Across the value chain, it said, production players will be the first to benefit from higher oil prices due to their oil-producing fields.

Shipyards, fabricators, exploration drilling operators and offshore support vessels (OSV) providers will likely to be at the tail end of the recovery.

“For sector exposure, we prefer companies that are involved in the production space as compared to exploration,” he said.

The research house upgraded its sector rating to “neutral” from “underweight” previously.

In the large-cap space, it selected Bumi Armada as its top pick, while Petra Energy is the top pick among small-caps.
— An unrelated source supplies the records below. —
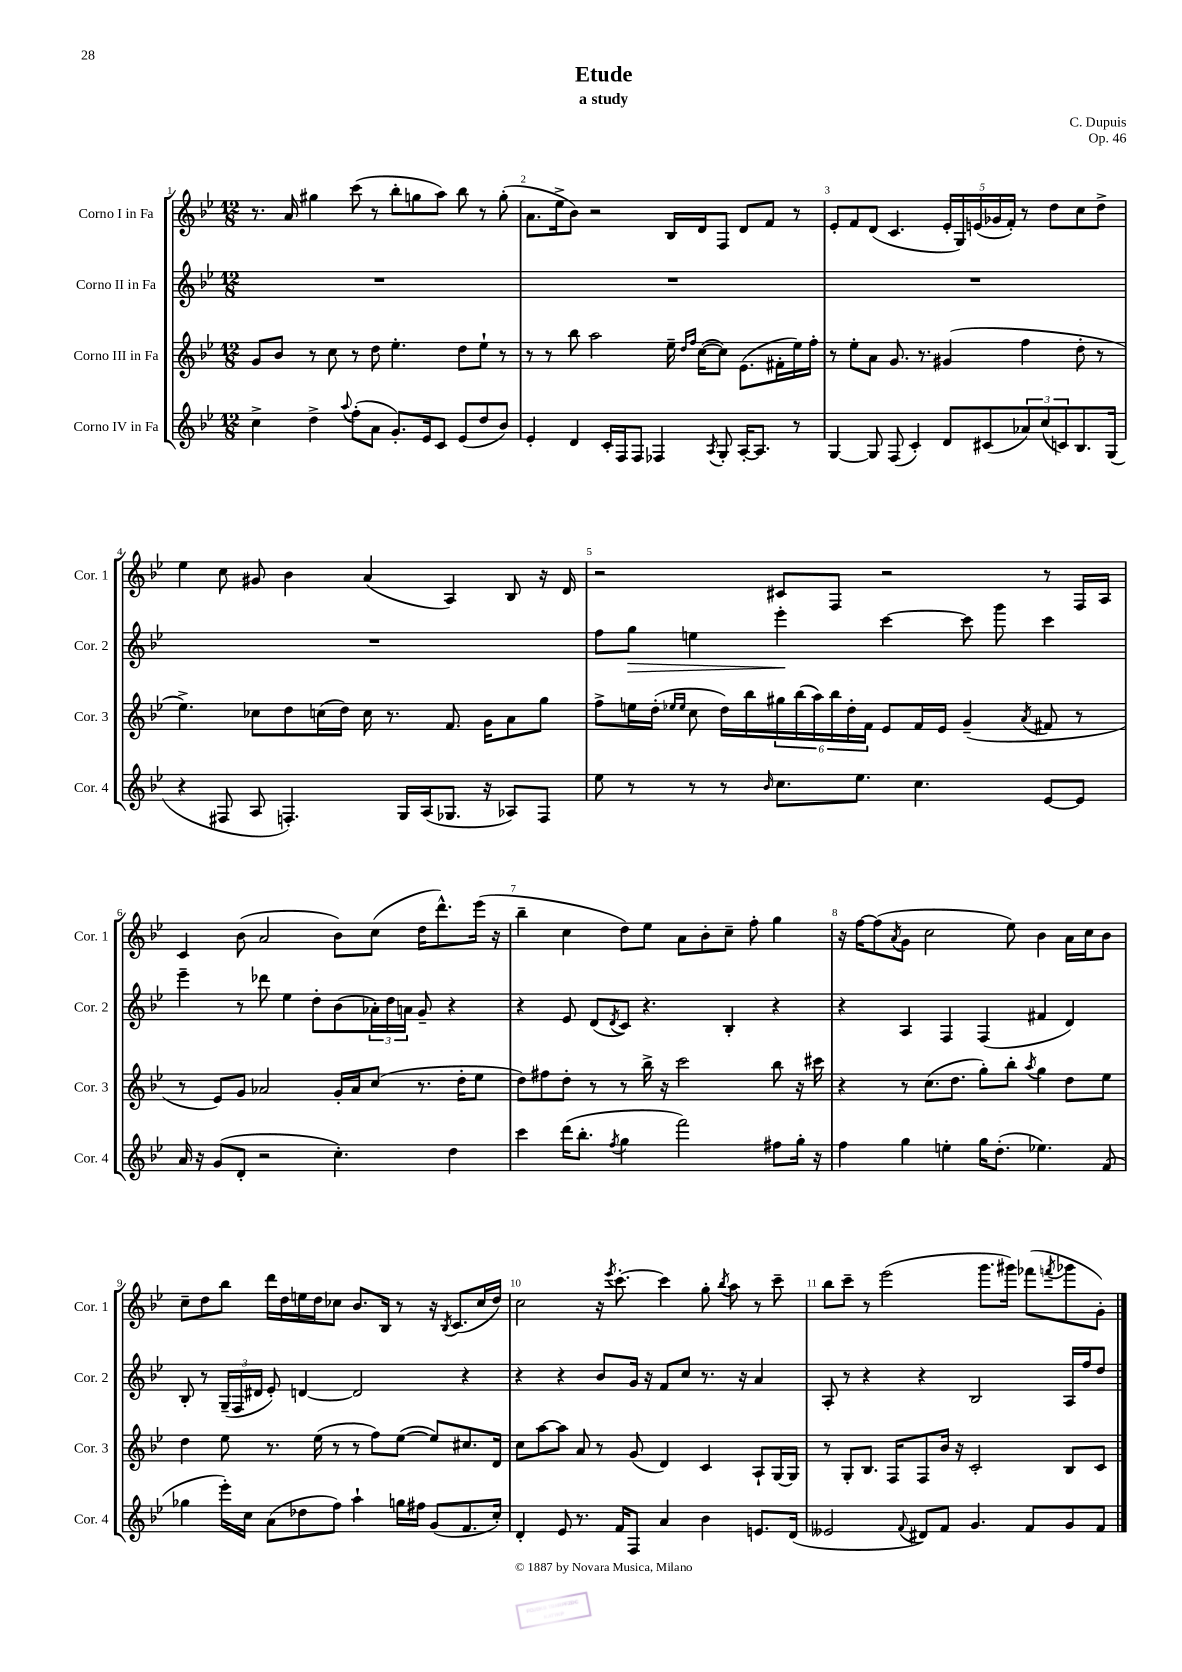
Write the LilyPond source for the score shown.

\header { title = "Etude" composer = "C. Dupuis" subtitle = "a study" opus = "Op. 46" }
<<
\new StaffGroup <<
\new Staff = "s0" \with { instrumentName = "Corno I in Fa" shortInstrumentName = "Cor. 1" } {
    \clef treble \key bes \major \numericTimeSignature \time 12/8
    r8. a'16 gis''4 c'''8( r8 bes''8-. g''8 a''8) bes''8 r8 g''8-.( |
    a'8. ees''16-> bes'8) r2 bes16 d'16 f8 d'8 f'8 r8 |
    ees'8-. f'8 d'8( c'4. \tuplet 5/4 { ees'16-. g16) e'16( ges'16 f'16-.) } r8 d''8 c''8 d''8-> |
    ees''4 c''8 gis'8 bes'4 a'4( a4) bes8 r16 d'16 |
    r2 cis'8 f8 r2 r8 f16 a16 |
    c'4 bes'8( a'2 bes'8) c''8( d''16 d'''8.-^) ees'''16( r16 |
    bes''4-- c''4 d''8) ees''8 a'8 bes'8-. c''8-- f''8-. g''4 |
    r16 f''16~ f''8( \acciaccatura { a'8 } g'8 c''2 ees''8) bes'4 a'16 c''16 bes'8 |
    c''8-- d''8 bes''8 d'''16 d''16 e''16 d''16 ces''8 bes'8. bes16 r8 r16 \acciaccatura { bes8 } c'8.( ces''16 d''16) |
    c''2 r16 \acciaccatura { ees'''8 } c'''8.~-. c'''4 g''8-. \acciaccatura { bes''8 } a''8 r8 c'''8-- |
    bes''8 c'''8-- r8 ees'''2( g'''8. gis'''16) fes'''8( \acciaccatura { f'''8 } ges'''8 g'8-.) \bar "|." |
}
\new Staff = "s1" \with { instrumentName = "Corno II in Fa" shortInstrumentName = "Cor. 2" } {
    \clef treble \key bes \major \numericTimeSignature \time 12/8
    R1. |
    R1. |
    R1. |
    R1. |
    f''8 g''8\> e''4 ees'''4-.\! c'''4~ c'''8 g'''8 c'''4 |
    ees'''4-- r8 des'''8 ees''4 d''8-. bes'8( \tuplet 3/2 { aes'16-.) d''16 a'16 } g'8-- r4 |
    r4 ees'8 d'8( \acciaccatura { d'8 } c'8) r4. bes4-. r4 |
    r4 a4 f4 f4( fis'4 d'4) |
    bes8-. r8 \tuplet 3/2 { g16--( f16 dis'16 } ees'8-.) d'4~ d'2 r4 |
    r4 r4 bes'8 g'16 r16 f'8 c''8 r8. r16 a'4 |
    a8-. r8 r4 r4 bes2 a16 f''16 d''8 \bar "|." |
}
\new Staff = "s2" \with { instrumentName = "Corno III in Fa" shortInstrumentName = "Cor. 3" } {
    \clef treble \key bes \major \numericTimeSignature \time 12/8
    g'8 bes'8 r8 c''8 r8 d''8 ees''4.-. d''8 ees''8-! r8 |
    r8 r8 bes''8 a''2 ees''16-- \grace { d''16 f''16 } c''16~( c''8) ees'8.( fis'16-. ees''16) f''16-. |
    r8 ees''8-. a'8 g'8. r8. gis'4( f''4 d''8-. r8 |
    ees''4.->) ces''8 d''8 c''16( d''16) c''16 r8. f'8. g'16 a'8 g''8 |
    f''8-> e''16 d''16-.( \grace { ees''16 ees''16 } c''8 d''16) bes''16 \tuplet 6/4 { gis''16 bes''16( a''16) bes''16 d''16-. f'16 } ees'8 f'16 ees'16 g'4--( \acciaccatura { a'8 } fis'8 r8 |
    r8 ees'8) g'8 aes'2 g'16-. aes'16 c''8( r8. d''16-. ees''8 |
    d''8) fis''8 d''8-. r8 r8 bes''16-> r16 c'''2 bes''8 r16 cis'''16 |
    r4 r8 c''8.( d''8. g''8-.) bes''8-. \acciaccatura { a''8 } g''4 d''8 ees''8 |
    d''4 ees''8 r8. ees''16( r8 r8 f''8) ees''8~( ees''8) cis''8. d'16 |
    c''8 a''8~ a''8 a'8 r8 g'8( d'4) c'4 a8-! g16~ g16 |
    r8 g8-. bes8. f16 f8 bes'16 r16 c'2-. bes8 c'8 \bar "|." |
}
\new Staff = "s3" \with { instrumentName = "Corno IV in Fa" shortInstrumentName = "Cor. 4" } {
    \clef treble \key bes \major \numericTimeSignature \time 12/8
    c''4-> d''4-> \appoggiatura { a''8 } f''8-.( a'8 g'8.-.) ees'16 c'8 ees'8( d''8 bes'8) |
    ees'4-. d'4 c'16-. f16 f8 fes4 \acciaccatura { a8 } g8-. a16~-. a8. r8 |
    g4~ g8 f8( c'4-.) d'8 cis'8( \tuplet 3/2 { aes'8) c''8( c'8) } bes8. g16( |
    r4 fis8 a8 f4.-.) g16 a16( ges8. r16 aes8) f8 |
    ees''8 r8 r8 r8 \grace { bes'16 } c''8. ees''8. c''4. ees'8~ ees'8 |
    a'16 r16 g'8( d'8-. r2 c''4.-.) d''4 |
    c'''4 d'''16( bes''8.-. \acciaccatura { f''8 } g''4 f'''2) fis''8 g''16-. r16 |
    f''4 g''4 e''4-. g''16 d''8.-.( ees''4.) f'8( |
    ges''4 ees'''16-.) c''16 a'8( des''8 f''8) a''4-! g''16 fis''16 g'8( f'8. c''16-.) |
    d'4-. ees'8 r8. f'16 f8 a'4 bes'4 e'8. d'16( |
    eeses'2 \appoggiatura { f'8 } dis'8) f'8 g'4. f'8 g'8 f'8 \bar "|." |
}
>>
>>
\layout { \context { \Score \override BarNumber.break-visibility = ##(#f #t #t) barNumberVisibility = #all-bar-numbers-visible } }
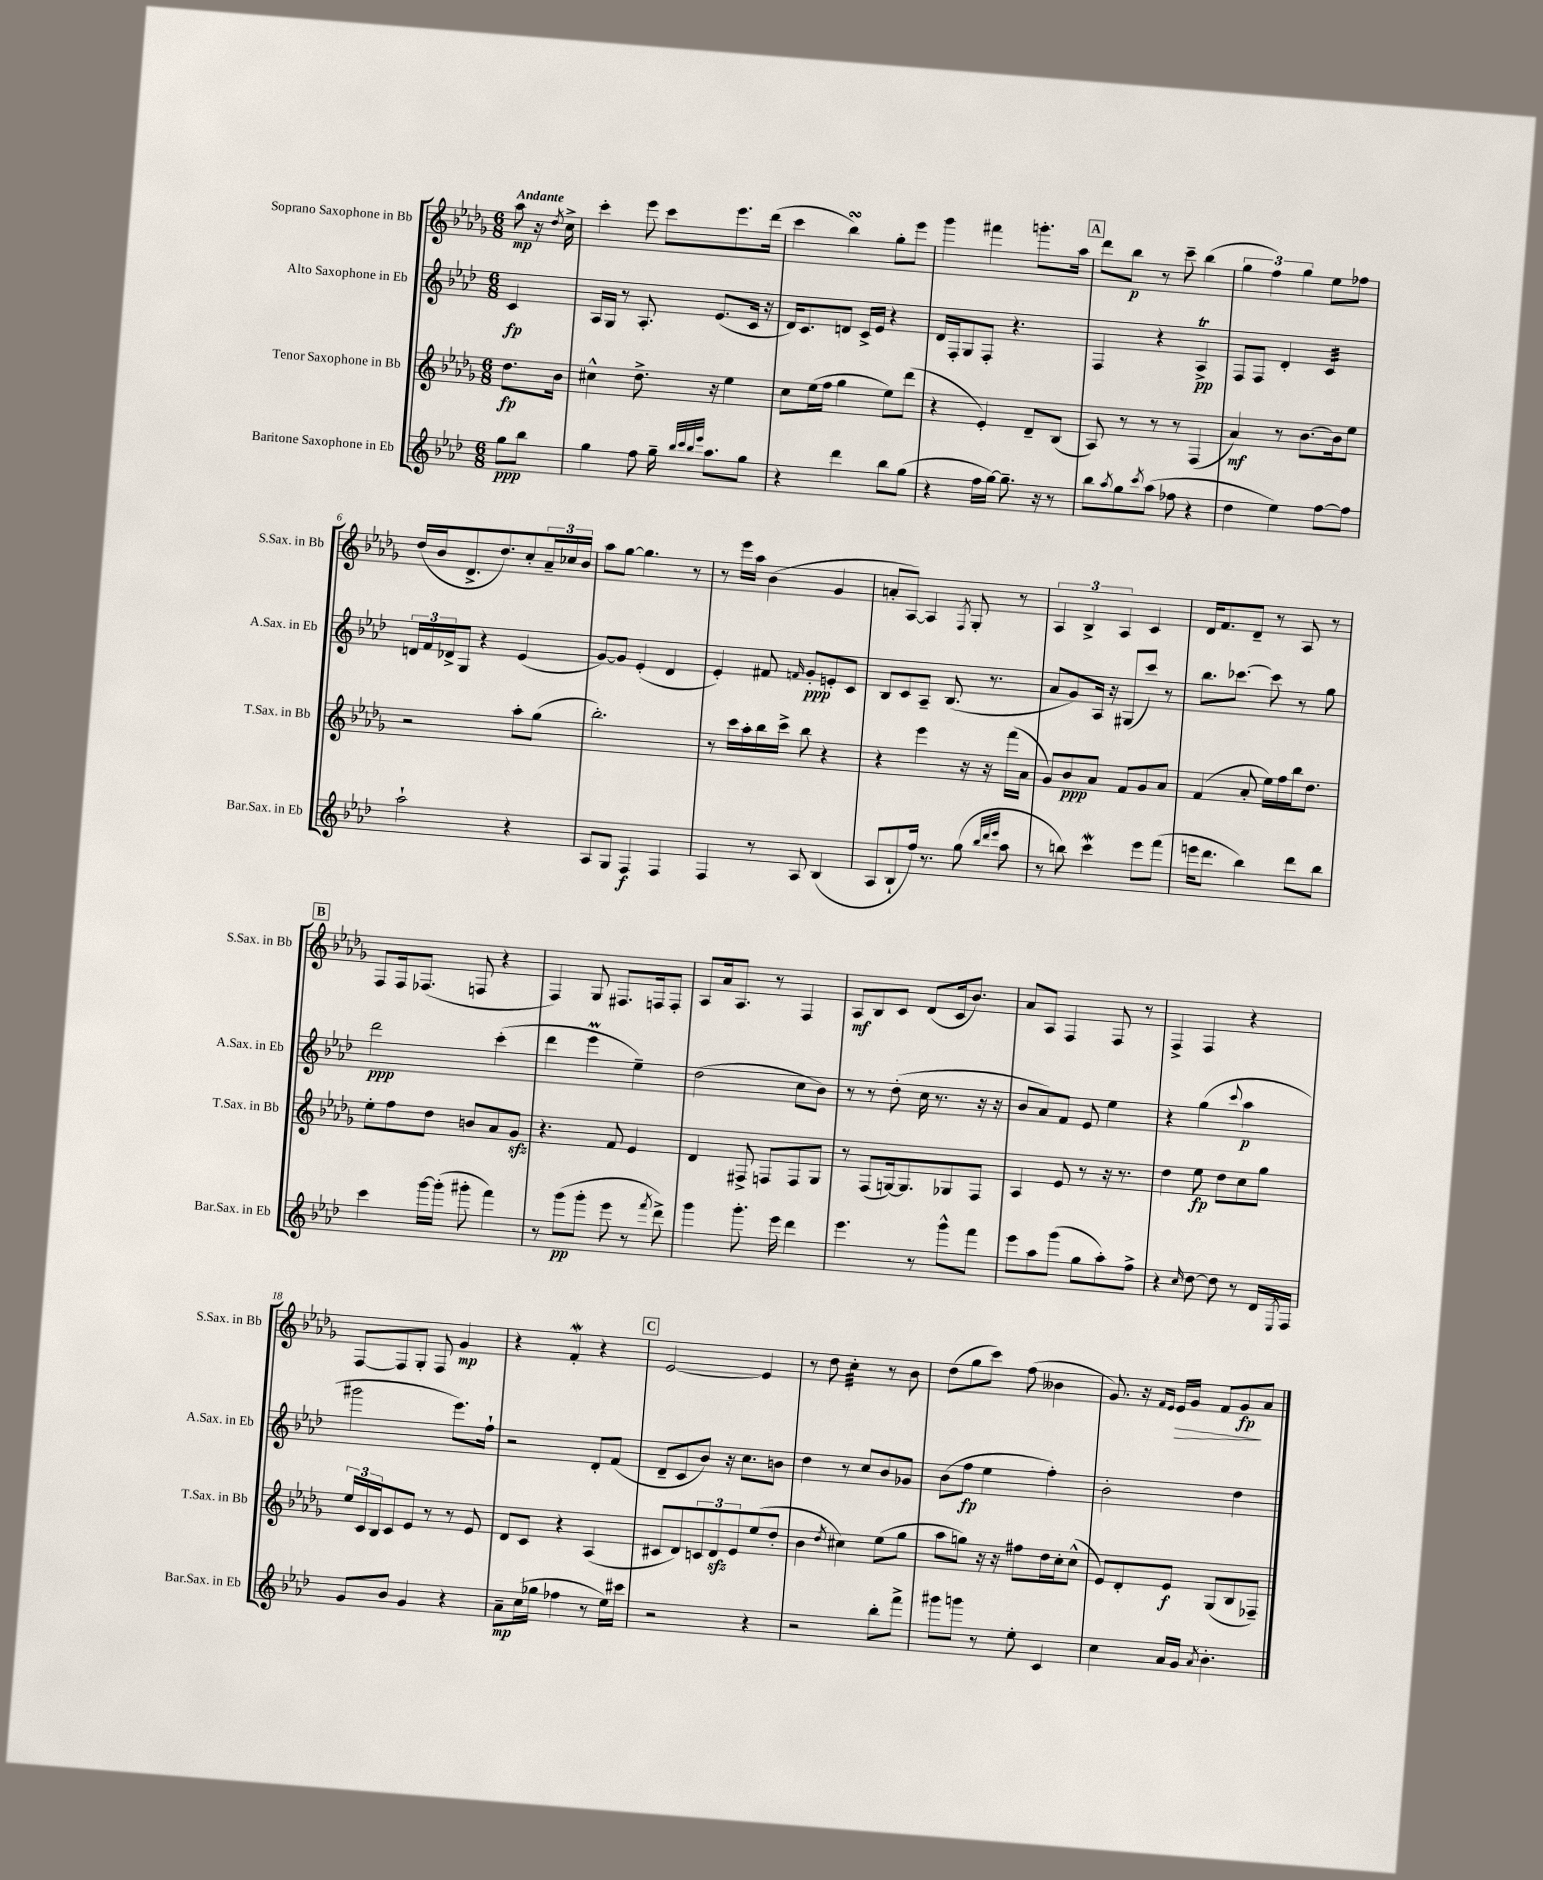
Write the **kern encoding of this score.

**kern	**kern	**kern	**kern
*staff4	*staff3	*staff2	*staff1
*clefG2	*clefG2	*clefG2	*clefG2
*k[b-e-a-d-]	*k[b-e-a-d-g-]	*k[b-e-a-d-]	*k[b-e-a-d-g-]
*M6/8	*M6/8	*M6/8	*M6/8
8gg	8.dd-	4c	8aa-
8bb-	.	.	16r
.	.	.	8qdd-
.	16b-	.	16cc^
=	=	=	=
4gg	4cc#^^	16A-	4ccc'
.	.	16G	.
.	.	8r	.
8ff	8.dd-^	8.A-'	8eee-
16gg~	.	.	8ccc
32qqbb-	.	.	.
32qqccc	.	.	.
32qqbb-	.	.	.
32qqeee-	.	.	.
8.aa-	16r	(8.e-	.
.	4ee-	.	8.eee-
8gg	.	16c	.
.	.	16r	(16ddd-
=	=	=	=
4r	8cc	16d-)	4ccc
.	.	8.c	.
.	(16ee-	.	.
.	16ff	.	.
4ddd-	4gg-	8d	4bb-)
.	.	16c^	.
.	.	16e-	.
8bb-	8ee-)	4r	8gg-'
(8gg	(8ddd-	.	8eee-
=	=	=	=
4r	4r	16d-	4ggg-
.	.	16F'	.
.	.	8G	.
16ff	4e-')	8F'	4fff#
[16gg)	.	.	.
8.gg~]	.	4.r	.
.	8d-~	.	8.ggg'
16r	.	.	.
8r	(8B-	.	.
.	.	.	16aa-
=	=	=	=
8bb-	8A-)	4F	8ddd-
8qaa-	.	.	.
8gg	8r	.	8bb-
8qccc	.	.	.
(8aa-	8r	4r	8r
8ff-	8r	.	8ccc~
4r	(4F	4A-^	(4bb-
=	=	=	=
4dd-	4a-)	8F	6gg-
.	.	8F	.
.	.	.	6ff)
4ee-)	8r	4d-'	.
.	.	.	6gg-
.	[8.b-	.	.
[8ff	.	4c	8ee-
.	16b-]	.	.
8ff]	8ee-	.	8ff-
=	=	=	=
2aa-`	2r	24d	(16dd-
.	.	24f	.
.	.	.	16b-
.	.	24d-^	.
.	.	8G	8.d-^
.	.	4r	.
.	.	.	8.dd-)
4r	8aa-'	(4e-	8cc'
.	(8gg-	.	24a-~
.	.	.	24cc-
.	.	.	24b-
=	=	=	=
8A-	2.bb-')	[8g)	8aa-
8G	.	8g]	[8gg-
4F	.	(4e-'	4.gg-]
4F	.	4d-	.
.	.	.	8r
=	=	=	=
4F	8r	4e-')	8r
.	16ccc	.	16eee-
.	16aa-'	.	16aa-
8r	16bb-	8f#	(4b-
.	16ccc^	.	.
.	.	16qqf	.
8A-	8bb-	8g'	.
(4B-	4r	8e'	4g-
.	.	8c	.
=	=	=	=
8A-	4r	8B-	8a'
8B-`	.	8c	[8A-)
16ff)	4eee-	8A-~	4A-]
8.r	.	.	.
.	.	(8.B-	.
.	.	.	8qF
(8gg	16r	.	8G-'
.	16r	8.r	.
32qqbb-	.	.	.
32qqddd-	.	.	.
32qqeee-	.	.	.
8aa-	(16fff	.	8r
.	16a-	.	.
=	=	=	=
8r	8g-)	8a-	6A-
8bb)	8b-	8g)	.
.	.	.	6B-^
4ccc	8a-	16A-	.
.	.	16r	.
.	.	.	6A-
.	8f	(8G#	.
8eee-	8g-	8ccc)	4c
(8fff	8a-	8r	.
=	=	=	=
16eee	(4f	8.bb-	16d-
8.ddd-	.	.	8.f
.	.	[8.ccc-	.
4bb-)	8a-'	.	8d-~
.	16ee-)	8ccc-]	8r
.	16ff	.	.
8ddd-	16bb-	8r	8A-
.	8.dd-	.	.
8bb-	.	8gg	8r
=	=	=	=
4ccc	8ee-'	2ddd-	8F
.	8ff	.	16F
.	.	.	(8.F-
[16ggg	8dd-	.	.
(16ggg']	.	.	.
8ggg#'	8b	.	8F
4fff)	8a-	(4ccc'	4r
.	8g-	.	.
=	=	=	=
8r	4.r	4ddd-	4F)
(8ggg	.	.	.
8ggg'	.	4eee-	8G-
8eee-	8f	.	8.F#
8r	4e-	4ee-~)	.
.	.	.	16F
8qfff	.	.	.
8ddd-^)	.	.	8F'
=	=	=	=
4ggg	4d-	(2dd-	8A-
.	.	.	16a-
.	.	.	8.A-
8.ggg'	8F#^	.	.
.	8F	.	8r
16eee-	.	.	.
4ddd-	8F	8cc	4F
.	8G-	8b-)	.
=	=	=	=
4.eee-	8r	8r	8A-
.	(8F	8r	8B-
.	[16G)	(8dd-'	8c
.	8.G]	.	.
8r	.	16cc	(8d-
.	.	8.r	.
8ggg^^	8G-	.	16c
.	.	.	8.b-)
8fff	8F	16r	.
.	.	16r	.
=	=	=	=
8eee-	4A-	8b-	8a-
8aa-	.	8a-)	8A-
(8ggg	8e-	8f	4F
8gg	8r	8e-	.
8aa-')	16r	4ee-	8F
.	8.r	.	.
8ff^	.	.	8r
=	=	=	=
4r	4dd-	4r	4F^
16qqcc	.	.	.
[8dd-	8ee-	(4gg	4F
8dd-]	8dd-	.	.
.	.	8qqccc	.
8r	8cc	4aa-	4r
16d-	8gg-	.	.
8qE-	.	.	.
16F	.	.	.
=	=	=	=
8g	24ee-	2ggg#	[8F
.	24c	.	.
.	24B-	.	.
8b-	8c	.	8F]
4g	8e-	.	8G-'
.	8r	.	8F
4r	8r	8.eee-)	4g-
.	8e-	.	.
.	.	16ff`	.
=	=	=	=
8a-~	8d-	2r	4r
(16cc	8c	.	.
16gg-	.	.	.
4ff-	4r	.	4f'
8r	(4A-	8d-'	4r
16ee-)	.	(8f	.
16ccc#	.	.	.
=	=	=	=
2r	8c#	8d-~	[2e-
.	8d-)	8c	.
.	12c	8b-)	.
.	12d-	.	.
.	.	16r	.
.	12e-	.	.
.	.	8.cc	.
4r	(8ee-	.	4e-]
.	8dd-'	8b	.
=	=	=	=
2r	4b-	4dd-	8r
.	.	.	8dd-
.	8qdd-	.	.
.	4cc#)	8r	4cc'
.	.	8cc	.
8bb-'	(8ee-	8b-	8r
8fff^	8gg-	8g-	8b-
=	=	=	=
8ggg#	8aa-	(8b-	(8dd-
8ggg	8gg)	8ff	8gg-
8r	16r	4ee-	8ccc)
.	16r	.	.
8ee-'	8ff#	.	(8ff
4c	16dd-	4ff')	4b--
.	16cc'	.	.
.	(8cc^^	.	.
=	=	=	=
4cc	8e-)	2b-'	8.g-)
.	8d-'	.	.
.	.	.	16r
.	.	.	16qqf
.	.	.	16qqe-
16a-	8e-	.	16e-
16g	.	.	16g-
8qa-	.	.	.
4.b-'	(8G-	.	8f
.	8B-	4dd-	8g-
.	8F-~)	.	8a-
==	==	==	==
*-	*-	*-	*-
It increased its target prices for Petronas Chemicals, SapuraKencana and Petra Energy, as it expects these three stocks to be the direct beneficiaries of more bullish oil prices.

Affin Hwang also revised the target prices for Petronas Gas, Dialog and Bumi Armada as it streamlined its valuation assumptions.

It downgraded Malaysia Marine and Heavy Engineering Holdings to Hold from Buy, upgraded Petronas Chemicals and SapuraKencana to “hold” from “sell”, while Bumi Armada and Petra Energy were upgraded to “buy” from “hold”.